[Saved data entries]
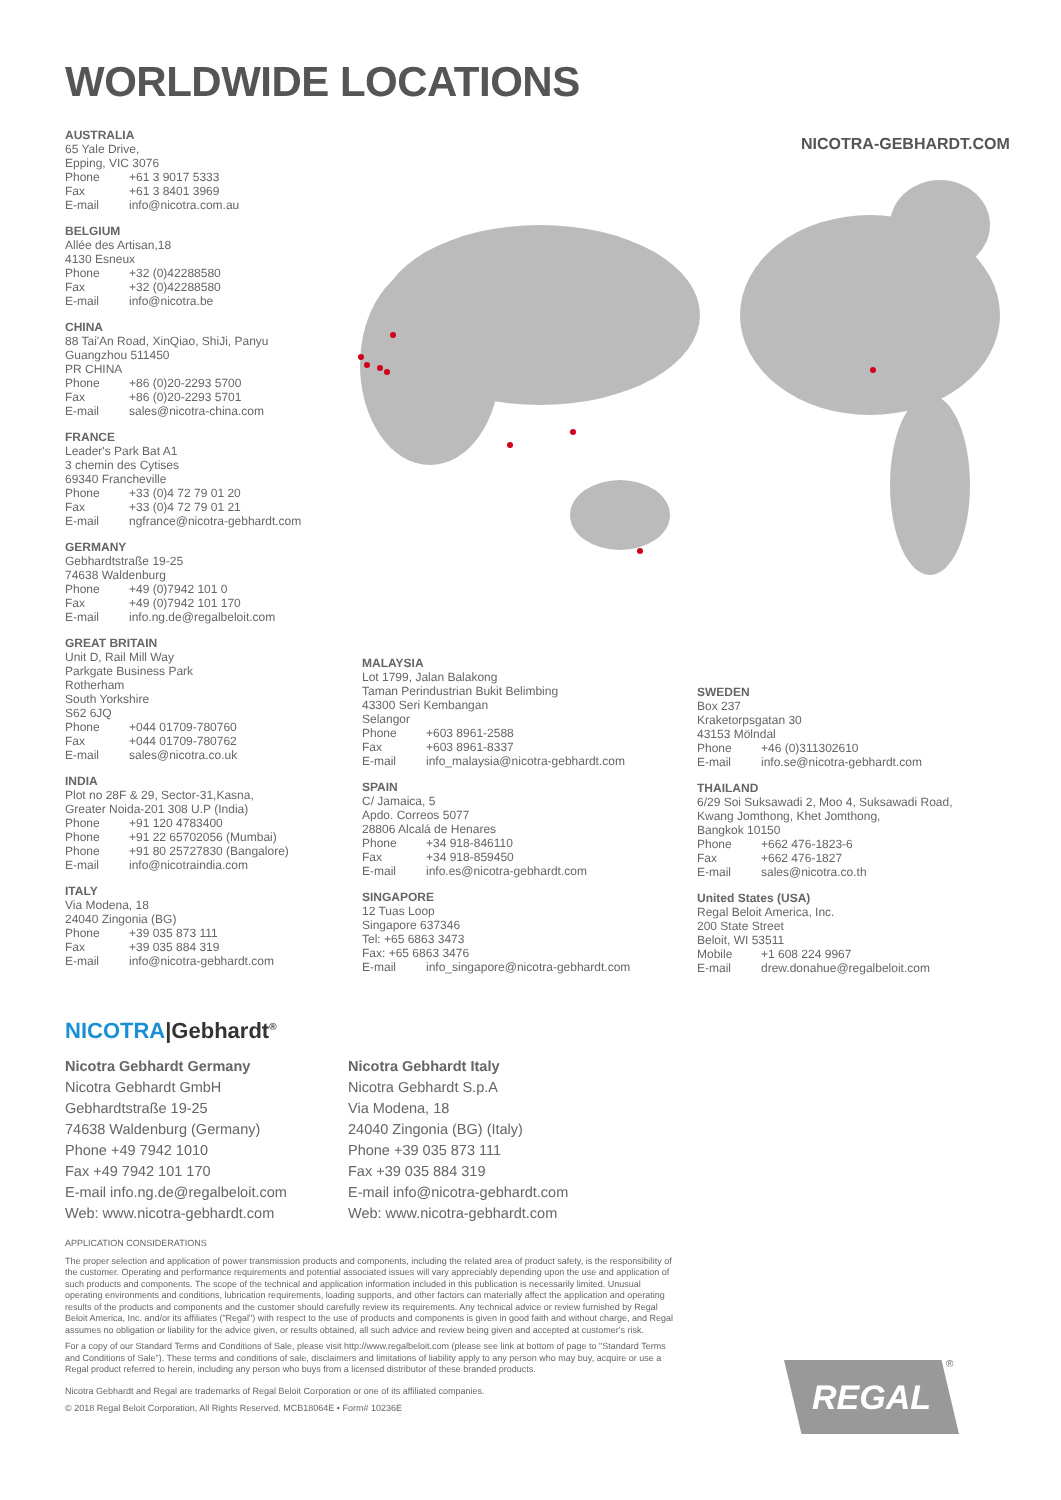WORLDWIDE LOCATIONS
NICOTRA-GEBHARDT.COM
AUSTRALIA
65 Yale Drive,
Epping, VIC 3076
Phone +61 3 9017 5333
Fax +61 3 8401 3969
E-mail info@nicotra.com.au
BELGIUM
Allée des Artisan,18
4130 Esneux
Phone +32 (0)42288580
Fax +32 (0)42288580
E-mail info@nicotra.be
CHINA
88 Tai'An Road, XinQiao, ShiJi, Panyu
Guangzhou 511450
PR CHINA
Phone +86 (0)20-2293 5700
Fax +86 (0)20-2293 5701
E-mail sales@nicotra-china.com
FRANCE
Leader's Park Bat A1
3 chemin des Cytises
69340 Francheville
Phone +33 (0)4 72 79 01 20
Fax +33 (0)4 72 79 01 21
E-mail ngfrance@nicotra-gebhardt.com
GERMANY
Gebhardtstraße 19-25
74638 Waldenburg
Phone +49 (0)7942 101 0
Fax +49 (0)7942 101 170
E-mail info.ng.de@regalbeloit.com
GREAT BRITAIN
Unit D, Rail Mill Way
Parkgate Business Park
Rotherham
South Yorkshire
S62 6JQ
Phone +044 01709-780760
Fax +044 01709-780762
E-mail sales@nicotra.co.uk
INDIA
Plot no 28F & 29, Sector-31,Kasna,
Greater Noida-201 308 U.P (India)
Phone +91 120 4783400
Phone +91 22 65702056 (Mumbai)
Phone +91 80 25727830 (Bangalore)
E-mail info@nicotraindia.com
ITALY
Via Modena, 18
24040 Zingonia (BG)
Phone +39 035 873 111
Fax +39 035 884 319
E-mail info@nicotra-gebhardt.com
MALAYSIA
Lot 1799, Jalan Balakong
Taman Perindustrian Bukit Belimbing
43300 Seri Kembangan
Selangor
Phone +603 8961-2588
Fax +603 8961-8337
E-mail info_malaysia@nicotra-gebhardt.com
SPAIN
C/ Jamaica, 5
Apdo. Correos 5077
28806 Alcalá de Henares
Phone +34 918-846110
Fax +34 918-859450
E-mail info.es@nicotra-gebhardt.com
SINGAPORE
12 Tuas Loop
Singapore 637346
Tel: +65 6863 3473
Fax: +65 6863 3476
E-mail info_singapore@nicotra-gebhardt.com
SWEDEN
Box 237
Kraketorpsgatan 30
43153 Mölndal
Phone +46 (0)311302610
E-mail info.se@nicotra-gebhardt.com
THAILAND
6/29 Soi Suksawadi 2, Moo 4, Suksawadi Road,
Kwang Jomthong, Khet Jomthong,
Bangkok 10150
Phone +662 476-1823-6
Fax +662 476-1827
E-mail sales@nicotra.co.th
United States (USA)
Regal Beloit America, Inc.
200 State Street
Beloit, WI 53511
Mobile +1 608 224 9967
E-mail drew.donahue@regalbeloit.com
NICOTRA|Gebhardt<sup>®</sup>
Nicotra Gebhardt Germany
Nicotra Gebhardt GmbH
Gebhardtstraße 19-25
74638 Waldenburg (Germany)
Phone +49 7942 1010
Fax +49 7942 101 170
E-mail info.ng.de@regalbeloit.com
Web: www.nicotra-gebhardt.com
Nicotra Gebhardt Italy
Nicotra Gebhardt S.p.A
Via Modena, 18
24040 Zingonia (BG) (Italy)
Phone +39 035 873 111
Fax +39 035 884 319
E-mail info@nicotra-gebhardt.com
Web: www.nicotra-gebhardt.com
APPLICATION CONSIDERATIONS
The proper selection and application of power transmission products and components, including the related area of product safety, is the responsibility of the customer. Operating and performance requirements and potential associated issues will vary appreciably depending upon the use and application of such products and components. The scope of the technical and application information included in this publication is necessarily limited. Unusual operating environments and conditions, lubrication requirements, loading supports, and other factors can materially affect the application and operating results of the products and components and the customer should carefully review its requirements. Any technical advice or review furnished by Regal Beloit America, Inc. and/or its affiliates ("Regal") with respect to the use of products and components is given in good faith and without charge, and Regal assumes no obligation or liability for the advice given, or results obtained, all such advice and review being given and accepted at customer's risk.
For a copy of our Standard Terms and Conditions of Sale, please visit http://www.regalbeloit.com (please see link at bottom of page to "Standard Terms and Conditions of Sale"). These terms and conditions of sale, disclaimers and limitations of liability apply to any person who may buy, acquire or use a Regal product referred to herein, including any person who buys from a licensed distributor of these branded products.
Nicotra Gebhardt and Regal are trademarks of Regal Beloit Corporation or one of its affiliated companies.
© 2018 Regal Beloit Corporation, All Rights Reserved. MCB18064E • Form# 10236E
REGAL ®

■ **WORK TO BE COMPLETED**:
Where a line in the records above contains the string "Corporation", return that line.

■ **SOLUTION FOR THIS TASK**:
Nicotra Gebhardt and Regal are trademarks of Regal Beloit Corporation or one of its affiliated companies.
© 2018 Regal Beloit Corporation, All Rights Reserved. MCB18064E • Form# 10236E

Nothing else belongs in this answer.